The Stormrider
- Publisher: Lion Rampant
- Publication date: 1989

= The Stormrider =

Tabletop role-playing game adventure

The Stormrider is an adventure published by Lion Rampant in 1989 for the fantasy role-playing game Ars Magica.

==Contents==
The Stormrider is a scenario designed to introduce new players and gamemasters to Ars Magica. The adventure, contained in 16 pages, is designed to be completed in a single session. A further 24 pages of front-and-back half-page reference cards provide all the information needed to play the game, including staging hints for the gamemaster. The plot requires the player characters to investigate the destructive force known as the Stormrider.

The Stormrider Jump Start Kit followed the first Lion Rampant supplement, The Bats of Mercille. Stormrider was designed to allow a gamemaster to quickly start gameplay (within 15 minutes) with a group of players.

==Publication history==
Lion Rampant published the rules for Ars Magica in 1987. Two years later, they released The Stormrider, written by Mark Rein-Hagen with Jonathan Tweet, with illustrations by Eric Hotz, and cover art by Doug Schuler.

==Reception==
In the February–March 1990 edition of Games International (Issue 13), Paul Mason noted that "the scenario works best of you use the pregenerated characters." He called the scenario "fairly sophisticated in that it uses a rift within the player characters in a creative manner." He concluded that this adventures was "All in all, worth a glance if you fancy a scenario that is story-orientated without being a straitjacket."

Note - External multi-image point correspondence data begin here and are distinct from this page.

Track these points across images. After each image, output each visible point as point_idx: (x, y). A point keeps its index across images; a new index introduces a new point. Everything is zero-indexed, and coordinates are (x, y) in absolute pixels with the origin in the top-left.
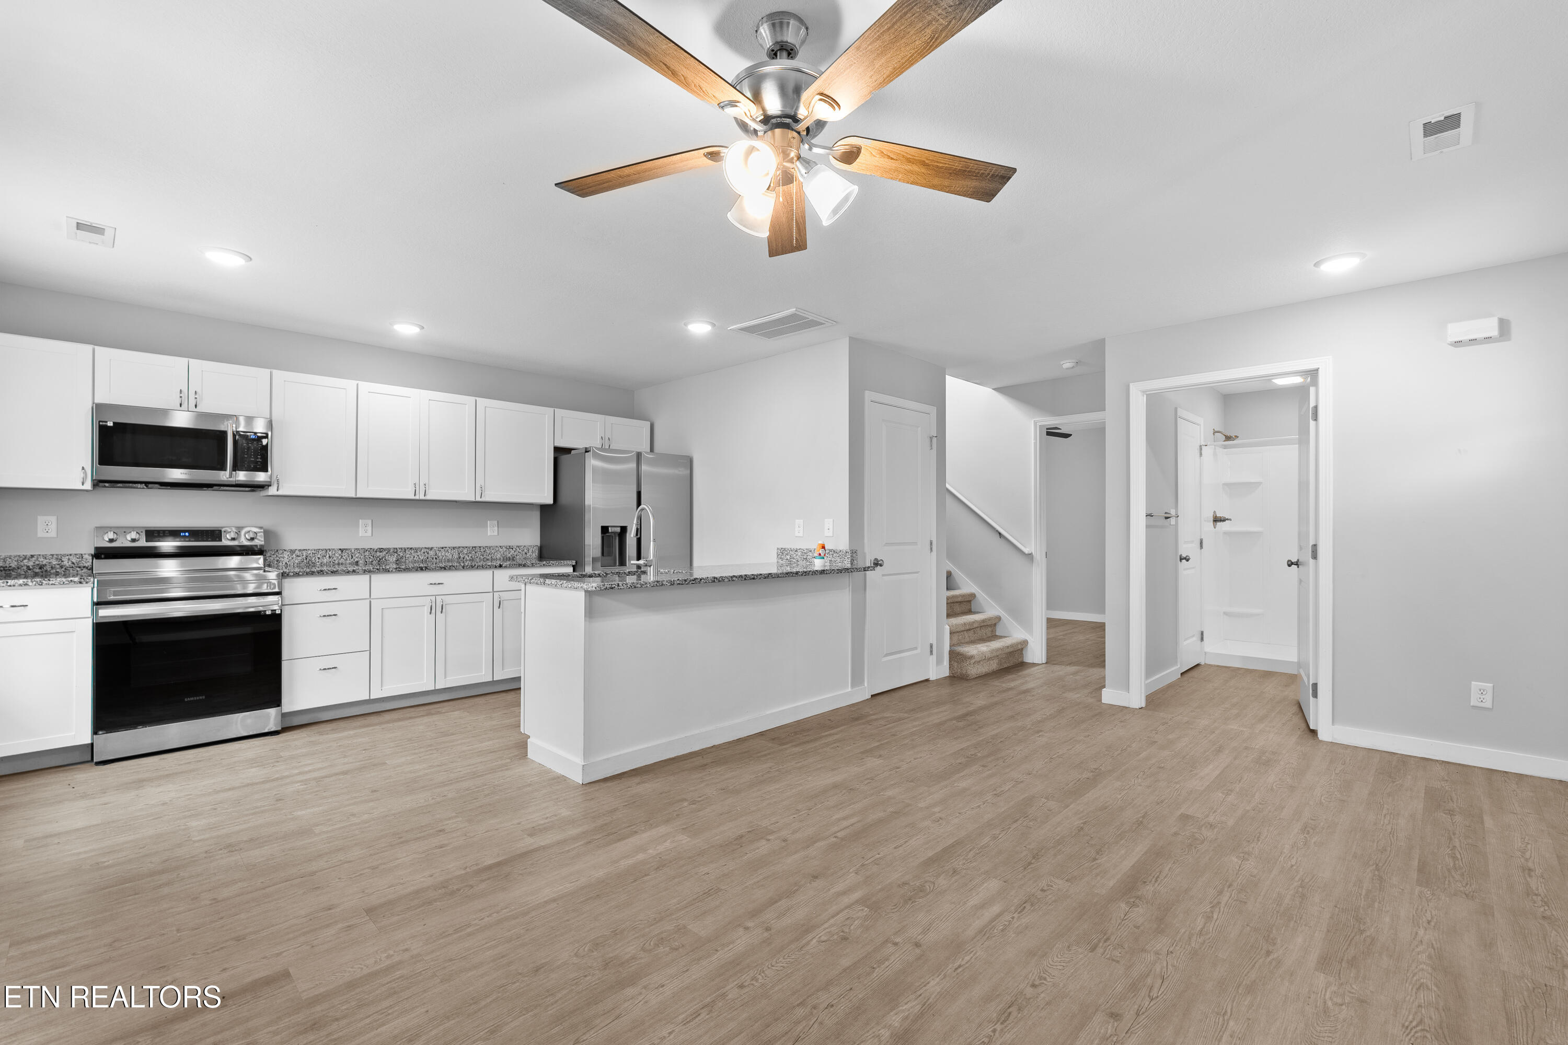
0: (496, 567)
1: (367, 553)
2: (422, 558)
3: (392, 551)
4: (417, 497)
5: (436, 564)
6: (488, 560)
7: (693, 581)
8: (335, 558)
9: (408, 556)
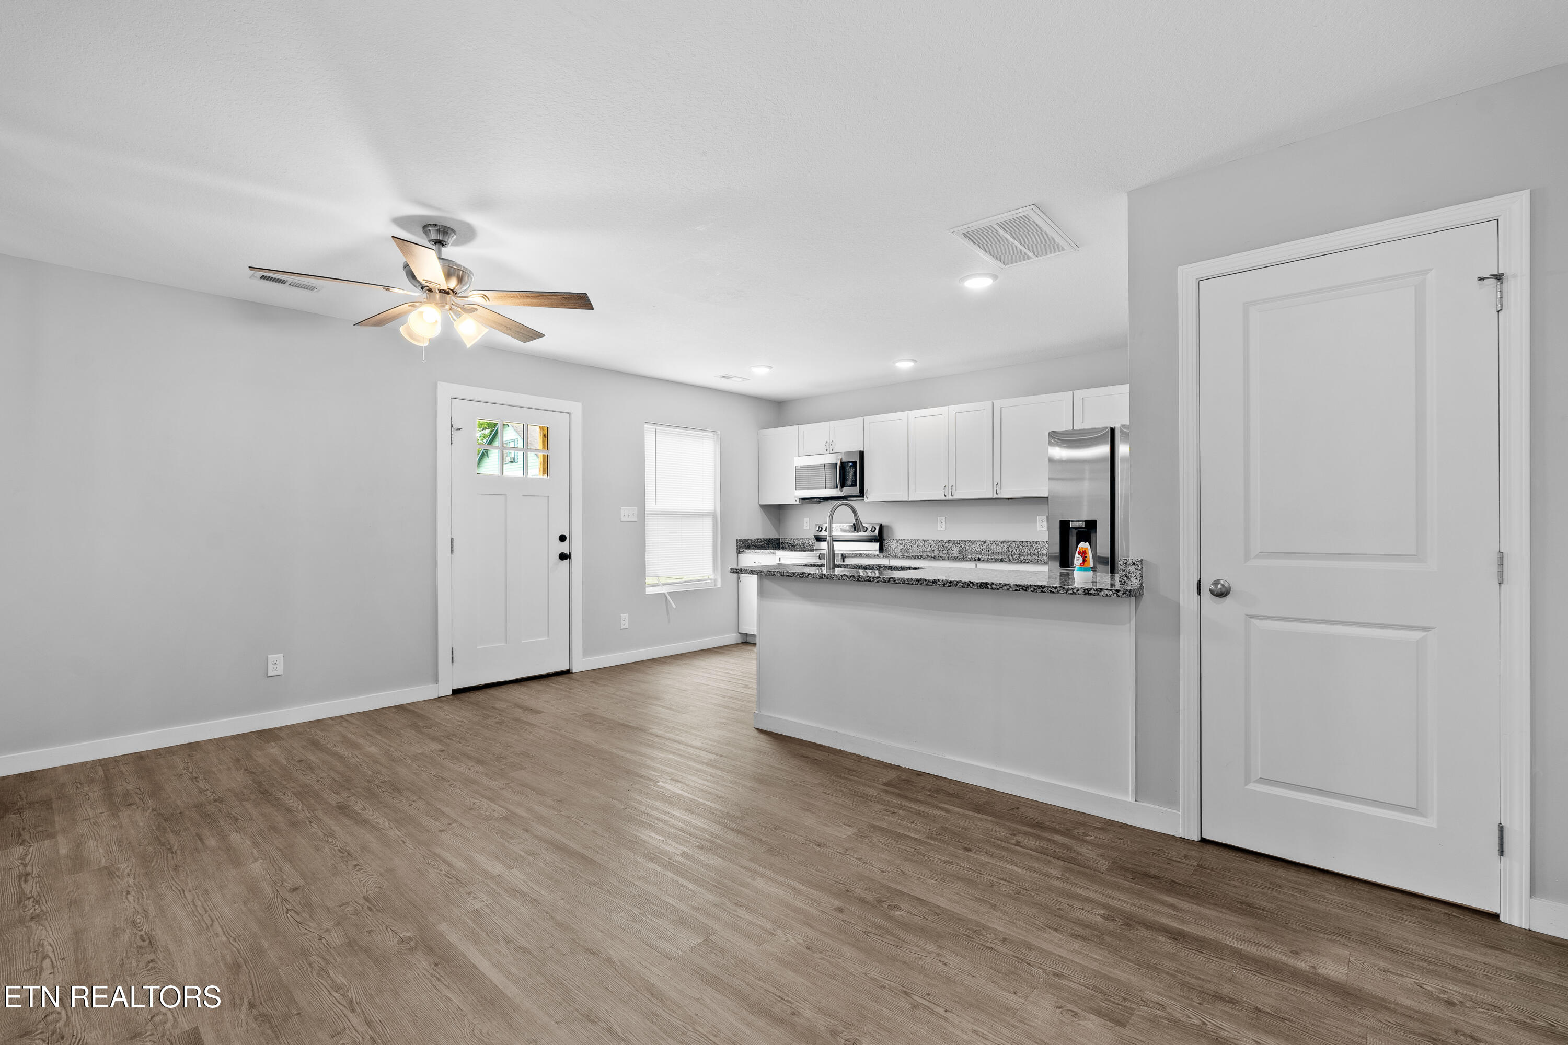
0: (975, 560)
1: (940, 544)
2: (978, 550)
3: (956, 542)
4: (947, 498)
5: (989, 555)
6: (1034, 554)
7: (801, 574)
8: (920, 547)
9: (967, 547)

In the April 1990 edition of Dragon (Issue #156), Ken Rolston thought the idea of a special introductory look at Ars Magica was "Another original and innovative design idea from Lion Rampant." He also thought the staging hints were "well-implemented", and the adventure featured "skilled storytelling mechanics." For new players, Rolston commented that reading this would be "as instructive as watching a brilliant GM and players at work." He concluded with a strong recommendation, saying, "Even [fantasy role-playing game] players who would never play the Ars Magica game should appreciate the unique presentation and shrewd practical wisdom represented in this pack."

Stewart Wieck reviewed the product in a 1990 issue of White Wolf, rating it at a 4 of 5 points. Matthew Gabbert reviewed the product in a 1991 issue of White Wolf. Gabbert provided a generally positive review, highlighting its usefulness as an introduction to the Ars Magica game system. Overall, he rated it at 3 out of 5 possible points.